This week marks Shabbat Tzedek: the Shabbat closest to Martin Luther King Jr. Day in which we remember his life and work, celebrate the victories of the civil rights movement, and reflect on what still needs to be done in the pursuit of racial justice.
However, on MLK Jr. Day, we often are presented with a sanitized, nonconfrontational version of Dr. King that is a far cry from the radical activist who was reviled during his time for his powerful justice work. Whether these misconceptions are promoted by those who are genuinely unfamiliar with Dr. King’s true history or by those who seek to silence today’s black activists with his more “acceptable” example, one thing is clear: there is a whole lot more to Dr. Martin Luther King Jr.’s inspiring legacy than we are taught in school.
In fact, if he were alive today, I think he would he be just as reviled as he was back then. Here's why.
1. Dr. King called out centrists.
Because he preached and practiced nonviolence, many showcase Dr. King as a spokesperson and advocate of sociopolitical centrism, or always seeking a middle ground.

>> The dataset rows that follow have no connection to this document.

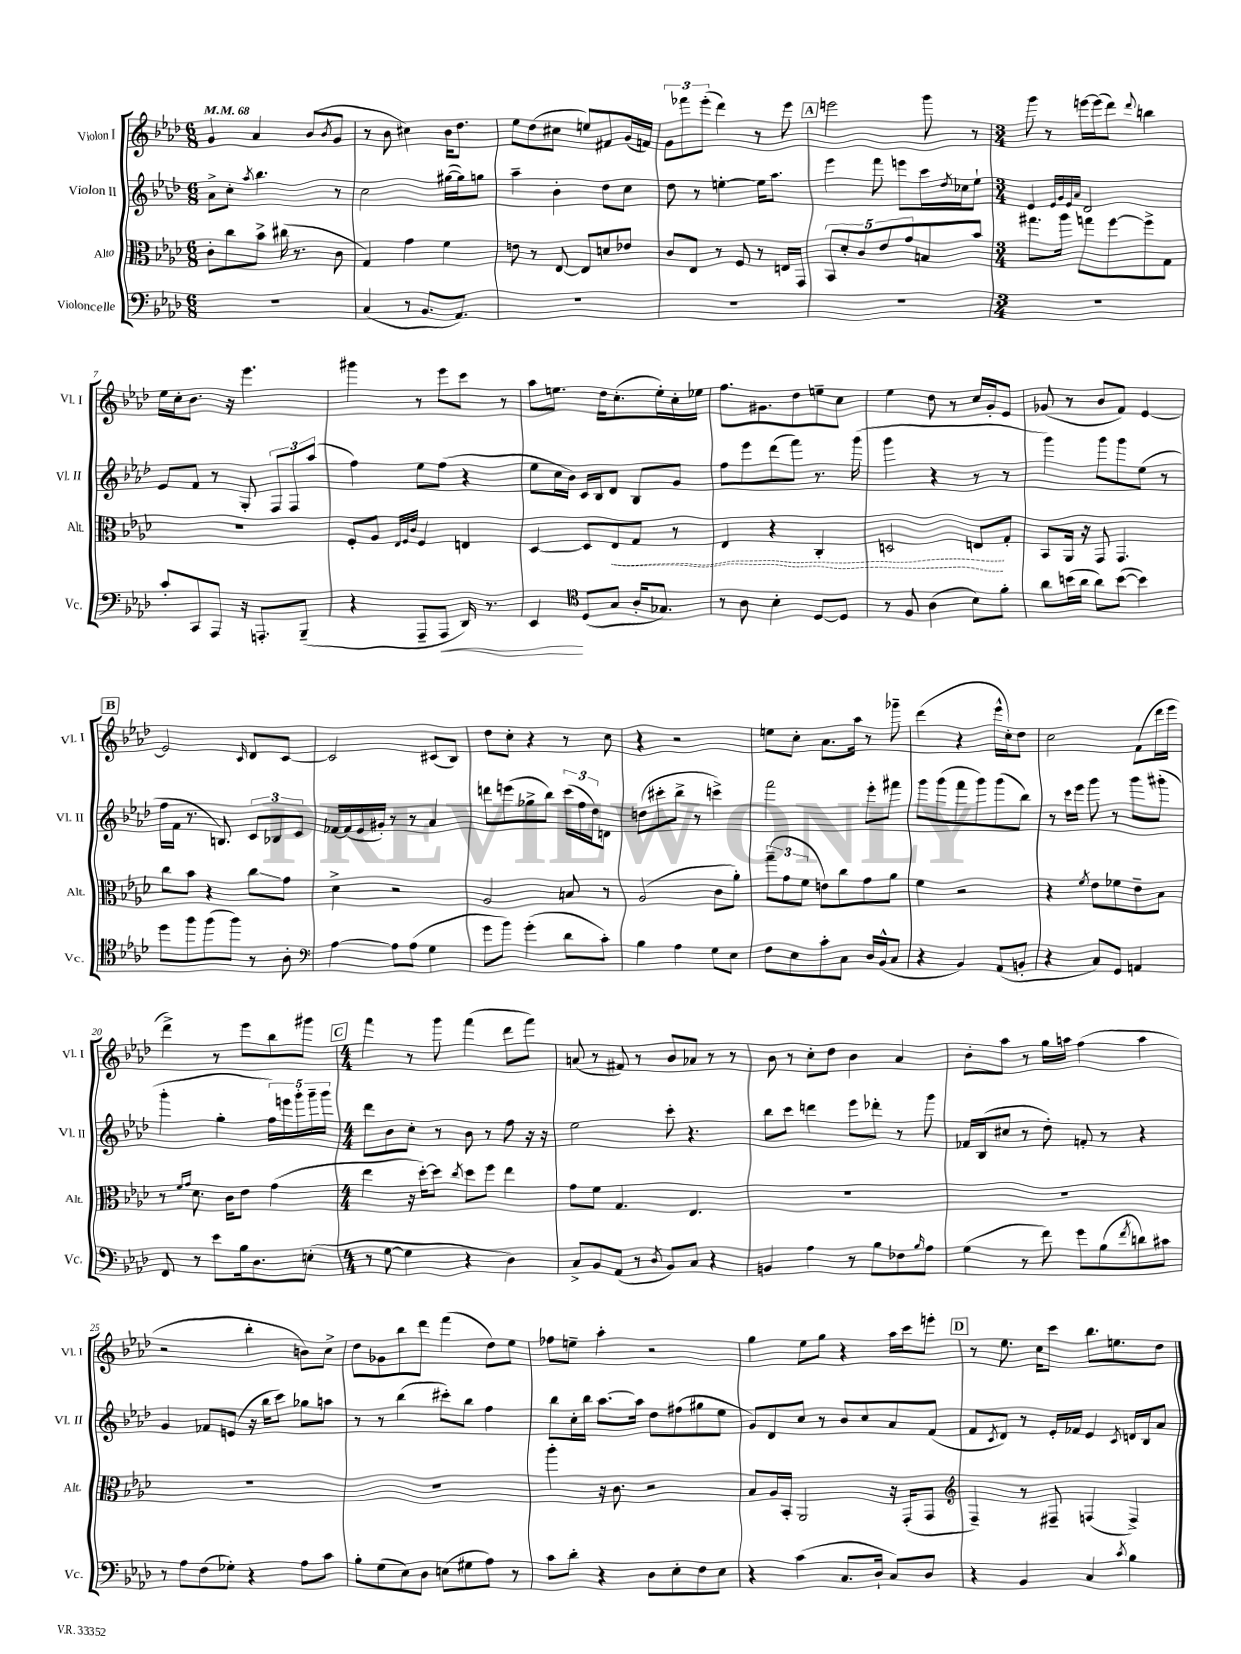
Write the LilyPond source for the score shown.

<<
\new StaffGroup <<
\new Staff = "s0" \with { instrumentName = "Violon I" shortInstrumentName = "Vl. I" } {
    \clef treble \key aes \major \numericTimeSignature \time 6/8 \tempo 4 = 68
    g'4 aes'4 bes'8( \acciaccatura { bes'8 } g'8 |
    r8 bes'8 cis''4) bes'16 des''8. |
    ees''8 des''8( cis''8 e''8) fis'8 g'16( f'16) |
    \tuplet 3/2 { g'8 fes'''8 ees'''8-.( } des'''4) r8 ees'''8 |
    \mark \markup { \box "A" } e'''2 g'''8 r8 |
    \numericTimeSignature \time 3/4 g'''8 r8 e'''16~ e'''16( des'''8) \appoggiatura { des'''8 } b''4 |
    ees''16 c''16-. bes'8. r16 ees'''4. |
    gis'''4 r8 ees'''8 c'''8 r8 |
    aes''8 e''8. des''16 c''8.-.( e''16-.) c''16-. ees''16 |
    f''8. gis'8. des''8 e''8-- c''8 |
    ees''4 des''8 r8 c''16 g'16-. ees'8 |
    ges'8( r8 bes'8 f'8) ees'4~ |
    \mark \markup { \box "B" } ees'2 \grace { c'16 } des'8 c'8~ |
    c'2 cis'8( bes8) |
    des''8 c''8-. r4 r8 c''8 |
    r4 r2 |
    e''8 c''8-. aes'8. aes''16 r8 ges'''8-- |
    des'''4( r4 ees'''16-^ c''16-.) des''8 |
    c''2 f'8( des'''16 ees'''16 |
    des'''4->) r8 ees'''8 bes''8 gis'''8 |
    \mark \markup { \box "C" } \numericTimeSignature \time 4/4 f'''4 r8 g'''8 f'''4( des'''8 f'''8) |
    a'8( r8 fis'8) r8 bes'8 aes'8 r8 r8 |
    bes'8 r8 c''8-. des''8 bes'4 aes'4 |
    bes'8-. aes''8 r8 g''16 a''16 f''4( a''4 |
    r2 bes''4-. b'8) c''8-> |
    des''8 ges'8 bes''8 des'''8 f'''4( des''8) ees''8 |
    fes''8 e''8-- aes''4-. r2 |
    g''4 ees''8 g''8 r4 aes''16 c'''16 e'''8-. |
    \mark \markup { \box "D" } r8 ees''8. c''16 c'''8 bes''8. e''8. des''8 \bar "|." |
}
\new Staff = "s1" \with { instrumentName = "Violon II" shortInstrumentName = "Vl. II" } {
    \clef treble \key aes \major \numericTimeSignature \time 6/8
    aes'8-> c''8-. \acciaccatura { aes''8 } bes''4. r8 |
    c''2 gis''16~( gis''16) g''8 |
    aes''4-- bes'4-. des''8 c''8 |
    des''8 r8 e''4~-. e''16 aes''8. |
    \mark \markup { \box "A" } ees'''4 f'''8 e'''8 c'''16 \acciaccatura { des''8 } ces''16 ees''8-! |
    \numericTimeSignature \time 3/4 ees'4 \grace { ees'32 g'32 ees'32 aes'32 } des'2 |
    ees'8 f'8 r8 g8-. \tuplet 3/2 { f8 f8 aes''8( } |
    f''4) ees''8 f''8( r4 |
    ees''8 c''16 bes'16) c'16 bes16 des'8 bes8 g'8 |
    f''8 ees'''8 des'''8( f'''8) r8. g'''16( |
    g'''4 r4 r8 r8 |
    g'''4) g'''8 g'''8 ees''8( r8 |
    \mark \markup { \box "B" } f''16 f'16 r8. b8.) \tuplet 3/2 { c'8 bes8 c'8 } |
    fes'16~ fes'16( ees'16 gis'16-.) r8 r8 aes'4 |
    d'''8 e'''8( ges''8-> bes''8) \tuplet 3/2 { c'''16( f''16 des''16) } d'8 |
    d''8( cis'''8-. bes''8-> r8 c'''4->) |
    f'''2 ees'''8-. fis'''8 |
    g'''8 g'''8( f'''8 g'''8) g'''8( bes''8) |
    r8 c'''16 ees'''16 g'''8 r8 g'''8 gis'''8-.( |
    g'''4-. g''4-. \tuplet 5/4 { f''16) e'''16 g'''16-. g'''16-- g'''16 } |
    \mark \markup { \box "C" } \numericTimeSignature \time 4/4 des'''8 bes'8 c''8-. r8 bes'8 r8 f''8 r16 r16 |
    ees''2 c'''8-. r4. |
    bes''8 c'''8 d'''4 ees'''8 des'''8-. r8 g'''8 |
    fes'16 bes16( cis''8 r8 des''8-.) f'8-. r8 r4 |
    g'4 fes'8 e'8( r16 bes''16 c'''8) ges''8 a''8 |
    r8 r8 bes''4( cis'''8-.) bes''8 f''4 |
    bes''8 c''16-. bes''16 aes''8.~ aes''16 des''8 fis''8( gis''8 ees''8 |
    g'8) des'8 c''8 r8 bes'8 c''8 aes'8 f'8( |
    \mark \markup { \box "D" } f'8 \acciaccatura { c'8 } des'8) r8 ees'16-. fes'16 ees'4 \acciaccatura { c'8 } d'16 bes16 aes'8 \bar "|." |
}
\new Staff = "s2" \with { instrumentName = "Alto" shortInstrumentName = "Alt." } {
    \clef alto \key aes \major \numericTimeSignature \time 6/8
    c'8-. c''8 bes'8-> cis''16( r8. c'8 |
    g4) g'4 f'4 |
    e'8 r8 ees8~ ees8 d'8 ees'8 |
    c'8 ees8 r8 f8 r8 e16 g,16 |
    \mark \markup { \box "A" } \tuplet 5/4 { bes,8 des'8-. c'8 ees'8 g'8 } b8 bes'8 |
    \numericTimeSignature \time 3/4 gis''8. aes''16 g''8 f''8~ f''8-> g8 |
    R2. |
    f8-. aes8 \grace { ees32 f32 c'32 } f4 e4 |
    des4~ des8 \once \override Hairpin.style = #'dashed-line ees8\< g8 r8 |
    ees4 r4 c4-. |
    d2 e8\! g8-. |
    bes,8 aes,16 r16 g,8 g,4. |
    \mark \markup { \box "B" } c''8 bes'8 r4 c''8\glissando g'8 |
    des'4-> r2 |
    aes2 b8 r8 |
    aes2( c'8 aes'8-.) |
    \tuplet 3/2 { g''8--( g'8 f'8 } e'8) c''8 g'8 aes'8 |
    f'4 r2 |
    r4 \acciaccatura { f'8 } ees'8 fes'8 ees'8-- bes8 |
    r8 \grace { f'16 g'16 } des'8. c'16 ees'8 g'4( |
    \mark \markup { \box "C" } \numericTimeSignature \time 4/4 ees''4 r16 des''16~-.) des''8 \acciaccatura { c''8 } des''8 f''8 ees''4 |
    g'8 f'8 g4. ees4. |
    R1 |
    R1 |
    R1 |
    R1 |
    aes''4-. r16 c'8. r2 |
    bes8 aes16 bes,16-. aes,2 r16 g,16-.( g,8 |
    \mark \markup { \box "D" } \clef treble f4--) r8 fis8-- f4( f4->) \bar "|." |
}
\new Staff = "s3" \with { instrumentName = "Violoncelle" shortInstrumentName = "Vc." } {
    \clef bass \key aes \major \numericTimeSignature \time 6/8
    R2. |
    c4( r8 bes,8. aes,8.) |
    R2. |
    R2. |
    \mark \markup { \box "A" } R2. |
    \numericTimeSignature \time 3/4 R2. |
    c'8-. c,8 aes,,8 r16 a,,8.-. bes,,8--( |
    r4 aes,,8-- aes,,8\< des,16) r8. |
    ees,4\! \clef tenor des8( g8 aes16-. ges8.) |
    r8 aes8 bes4-. des8~ des8 |
    r8 f8 aes4( bes8) f'8-. |
    aes'8 b'16( aes'16 aes'8) b'8~( b'4) |
    \mark \markup { \box "B" } des''8 f''8 f''8( f''8) r8 aes8-. |
    \clef bass aes4~ aes8 aes8( g4 |
    g'8 bes'8) g'4-.( des'8 c'8-.) |
    bes4 aes4 g8 ees8 |
    f8 ees8 c'8-. c8 des16 bes,16-^( c8 |
    r4 bes,4) aes,8( b,8-. |
    r4 c8) g,8 a,4 |
    f,8 r8 ees'8 bes16 des8. e8-.( |
    \mark \markup { \box "C" } \numericTimeSignature \time 4/4 r8 g8~ g4 r4 des4) |
    c8-> bes,8 aes,8( r8 \acciaccatura { des8 } bes,8) c8 r4 |
    b,4 aes4 r8 bes8 fes8 \grace { bes16 } aes8 |
    g4( r8 f'8) g'8 bes8( \acciaccatura { f'8 } d'8) cis'8 |
    r8 aes8 f8( ges8-.) r4 aes8 c'8 |
    bes8-. g8( ees8) des8 e8( gis8 aes8) r8 |
    c'8 des'8-. r4 des8 ees8-. f8 ees8 |
    r4 c'4( c8. des16-! c8) des8 |
    \mark \markup { \box "D" } r4 bes,4 c4 \acciaccatura { c'8 } bes4 \bar "|." |
}
>>
>>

The reality, however, is far different. While Dr. King preached peaceful methods of creating change, he wholly abhorred the notion of “playing nice” and remaining neutral.
“…Over the past few years I have been gravely disappointed with the white moderate,” he wrote in 1963’s Letter from a Birmingham Jail. He admonished the white citizen who is “‘more devoted to order’ than to justice…who constantly says: ‘I agree with you in the goal you seek, but I cannot agree with your methods of direct action’…who constantly advises the Negro to wait for a ‘more convenient season.’”
Although Dr. King called out acts of blatant racism, he had come to expect them from those who openly despised him and his work. What truly unnerved him were those who claimed to be his allies but policed his outspoken methods. We should take care not to ignore Dr. King’s message about “the white moderate” so it’s clear that his quote raises this question: Are we truly listening? If not, how can we as Jewish activists be better allies to those whose causes we claim to champion?
2. He broke the law – a lot.
Dr. King did not, as some like to believe, have an unconditional love for “law and order.” Although he did say, “One has not only a legal but a moral responsibility to obey just laws,” he followed with, “Conversely, one has a moral responsibility to disobey unjust laws. I would agree with St. Augustine that 'an unjust law is no law at all.’” Indeed, he had a criminal record; he was arrested repeatedly for bus boycotts, participating in a sit-in, protesting without permits, and holding a prayer vigil, among other things.
In addressing riots, although King conceded they “merely intensif[y] the fears of the white community while relieving the guilt,” he acknowledged them as “the language of the unheard.” When people condemn black activists for making their voices heard and getting arrested for protesting unjust laws by claiming they should be more like Dr. King…well, they already are. While obeying just laws is obviously important, history has proven countless times that questioning and protesting unjust laws is an intrinsically Jewish value that we cannot ignore, and it is our obligation to follow in Dr. King’s footsteps in overexposing legalized oppression.
3. He had radical views about American poverty.
On numerous occasions, Dr. King’s social and political views have been oversimplified, and even distorted, to benefit others’ agendas.
In a 1952 letter to his future wife Coretta Scott, Dr. King told her, “I imagine you already know that I am much more socialistic in my economic theory than capitalistic…[Capitalism] started out with a noble and high motive…but like most human systems it fell victim to the very thing it was revolting against.” Two weeks before his assassination in 1968, in arguably his most direct and damning takedown of oppressive economic power structures, he told a crowd at Bishop Charles Mason Temple of the Church of God in Christ: “If America does not use her vast resources of wealth to end poverty and make it possible for all of God’s children to have the basic necessities of life, she too will go to hell.”
Fifty years later, have we taken Dr. King’s advice to heart? Have we used our nation’s “vast resources of wealth” to eradicate poverty and establish an equitable society? The question, of course, is rhetorical. Sadly, we have not.
For these reasons, on this upcoming Shabbat Tzedek, I encourage you to study the life and work of Dr. Martin Luther King Jr. All of it. Not just his palatable “I Have a Dream” side and not only the side on which Rabbi Abraham Joshua Heschel stands beside him. Study and emulate the parts of his work that may make you uncomfortable, so that we truly can follow our sacred tradition’s imperative to pursue justice. Only then will we make Dr. King’s vision a reality.